Sempra Energy officials highlighted transmission investment opportunities in Mexico starting in 2016, including some cross-border transmission lines in a plan from the Ministry of Energy in Mexico, during the company’s Nov. 3 conference call on 3Q15 earnings.
Debra Reed, chairman and CEO, also mentioned that the new 50 percent renewable portfolio standard in California would require both natural gas and power infrastructure investments to meet the needs of a changing generation landscape. “We will have to make investments to integrate additional renewables” under the revised RPS, Reed said during the call.
The new RPS law calls for California to increase its use of renewable resources from the current 33 percent level to 50 percent by the end of 2030. On Oct. 28, Tony Earley, chairman, president and CEO of PG&E Corp. asserted that the higher RPS in California should create transmission investment opportunities in the state.
South of the border, Reed said “we see a wealth of opportunities in Mexico” that Sempra’s Mexican unit IEnova and other businesses will seek to develop. Those include liquids pipelines in association with Pemex and power transmission and generation plans from the Comision Federal de Electricidad.
Market rules for transmission investment are being finalized and are expected to be open for competing proposals within the first half of 2016, Reed said, adding “we’re very interested in participating in that market.”
The Ministry of Energy’s long-term plan for the development of a national electric system includes where power plants and transmission lines are being planned for different regions of Mexico, Sempra said in its slide presentations accompanying its 3Q15 earnings report.
The plan lists nine transmission line projects, including three along the U.S.-Mexico border, an interconnection of the Baja grid to the Mexican National grid in the state of Sonora in 2019 and a high-voltage, direct-current line of 600 km that would connect renewable energy projects in Oaxaca to central Mexico, according to the presentation.

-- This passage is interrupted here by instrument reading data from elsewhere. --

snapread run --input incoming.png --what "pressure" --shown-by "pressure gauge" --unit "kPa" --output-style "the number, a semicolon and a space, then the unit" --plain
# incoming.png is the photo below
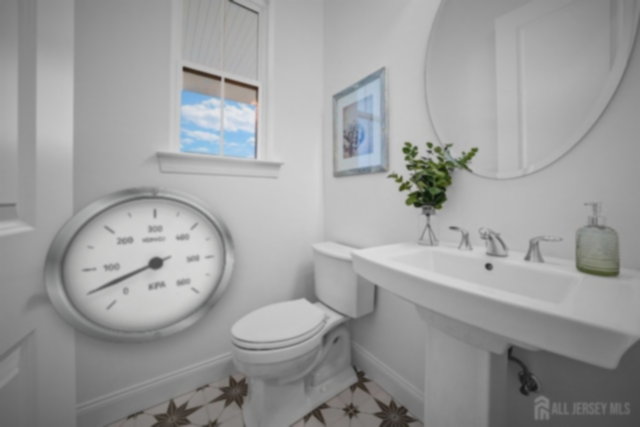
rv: 50; kPa
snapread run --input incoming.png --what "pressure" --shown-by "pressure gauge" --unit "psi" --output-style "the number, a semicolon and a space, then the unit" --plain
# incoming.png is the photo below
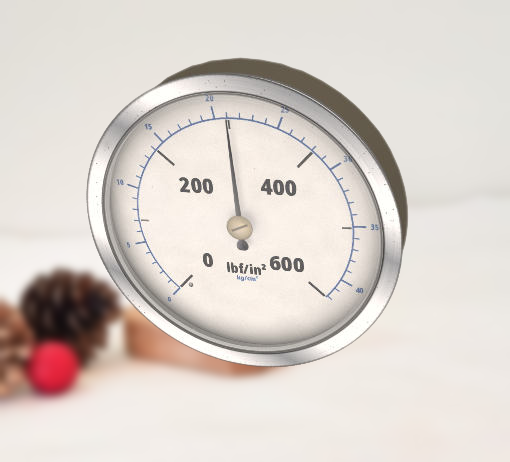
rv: 300; psi
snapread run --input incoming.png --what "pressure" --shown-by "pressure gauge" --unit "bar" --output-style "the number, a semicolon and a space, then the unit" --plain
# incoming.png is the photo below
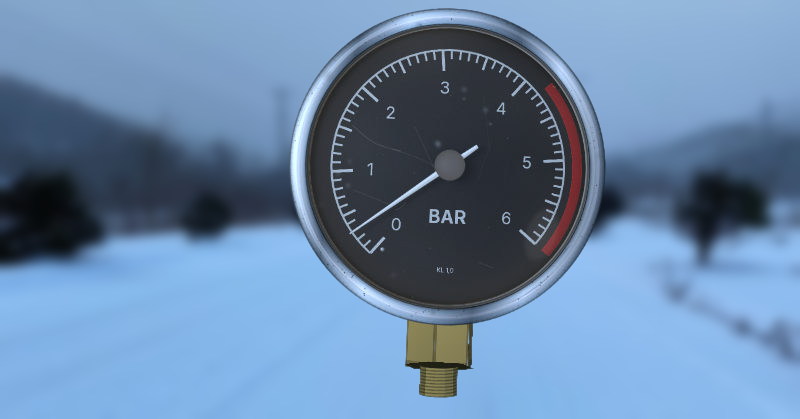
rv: 0.3; bar
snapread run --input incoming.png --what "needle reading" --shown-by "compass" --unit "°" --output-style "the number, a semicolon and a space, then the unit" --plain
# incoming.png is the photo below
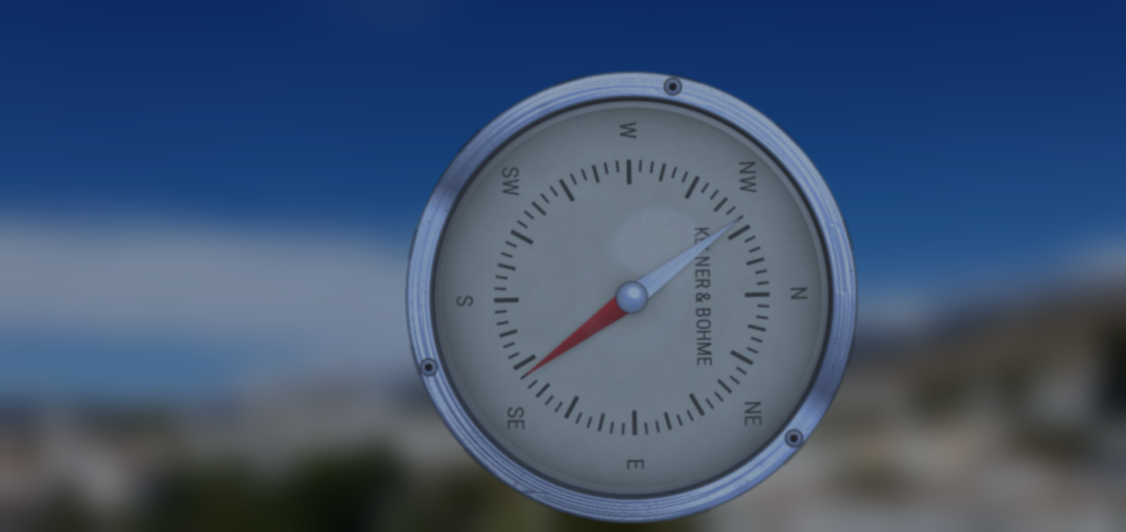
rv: 145; °
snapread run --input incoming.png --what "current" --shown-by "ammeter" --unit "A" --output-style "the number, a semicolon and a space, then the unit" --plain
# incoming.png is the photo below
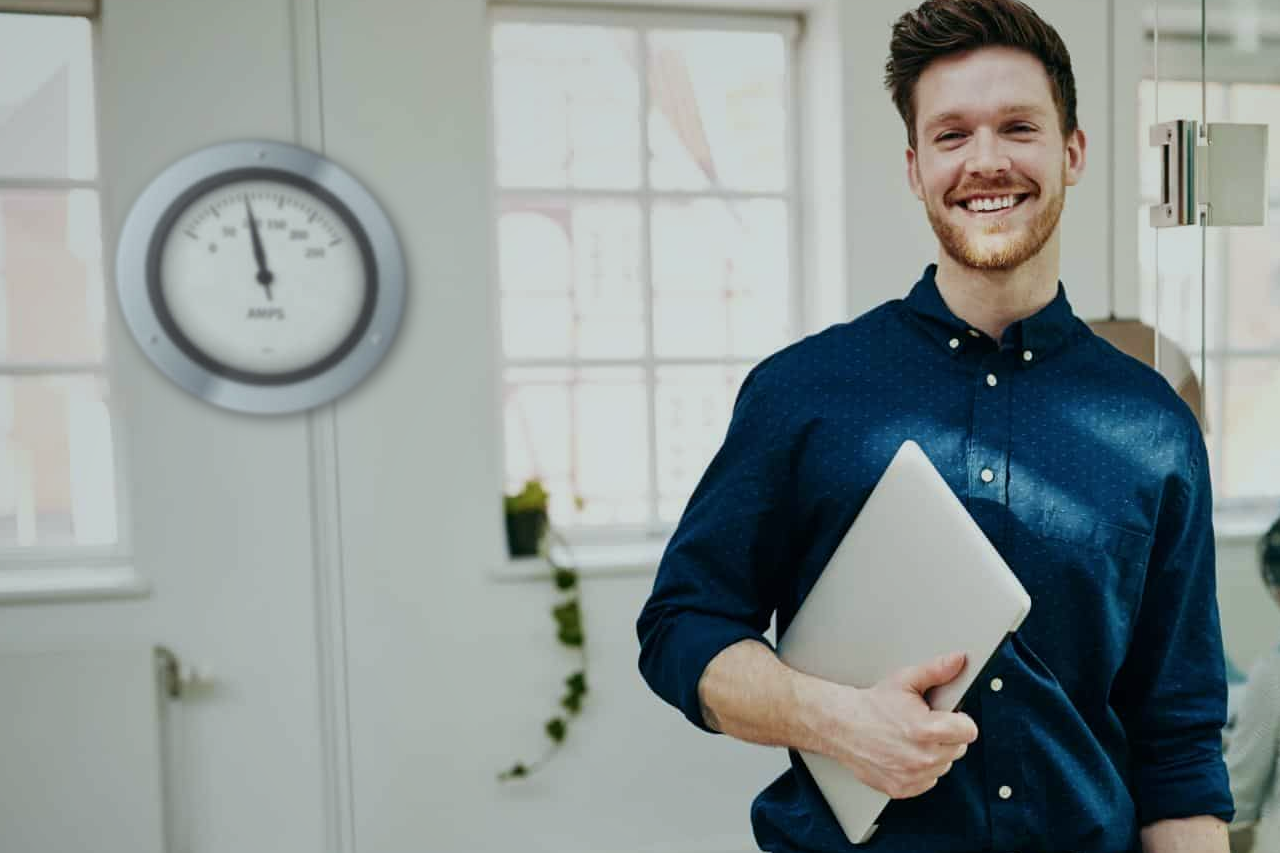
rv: 100; A
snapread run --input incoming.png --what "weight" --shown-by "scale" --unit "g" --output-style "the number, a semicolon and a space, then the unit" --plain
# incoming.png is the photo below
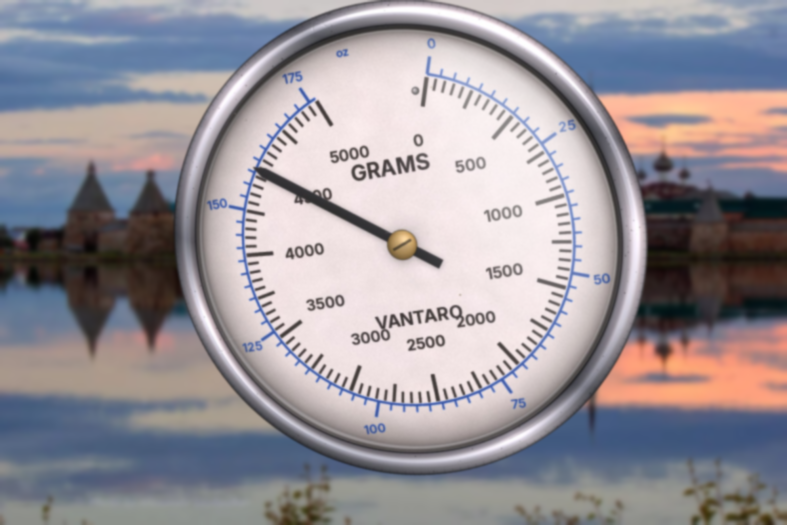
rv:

Addressing questions on Sempra and IEnova competing with other firms to build such projects, Reed said “we have some outstanding experience building major transmission projects in difficult areas.” She also mentioned that Sempra has worked with CFE on other projects, and it may be able to use some shared rights-of-way on pipeline or infrastructure projects it already owns.
“We should be in very good standing to be competitive in that market,” added Sempra President Mark Snell, who noted that the company has experience developing transmission projects in Chile and Peru, so working outside the U.S. is not as daunting compared with other companies lacking such experience.
Sempra officials and the 3Q15 earnings materials did not include any dollar figures for the transmission investment projects in Mexico.
The Ministry of Energy plan also schedules the decommissioning of old diesel and fuel oil generation facilities in Mexicali, Ensenada and Rosarito – with 649 MW in total from 2015 to 2025, according to the presentation.
In its Nov. 3 statement on earnings, Sempra reported earnings of $248 million, or 99 cents per share, in 3Q15, compared with $348 million, or $1.39 per share, in the same period last year.
For the first nine months of 2015, Sempra’s earnings were $980 million, or $3.91 per share, compared with $864 million, or $3.45 per share, in the first nine months of 2014.
Sempra mentioned that in September, utilities Southern California Gas and San Diego Gas & Electric filed multi-party settlements in their general rate cases for 2016 to 2018 with the California Public Utilities Commission. The company expects the CPUC to issue a draft decision in the first three months of 2016.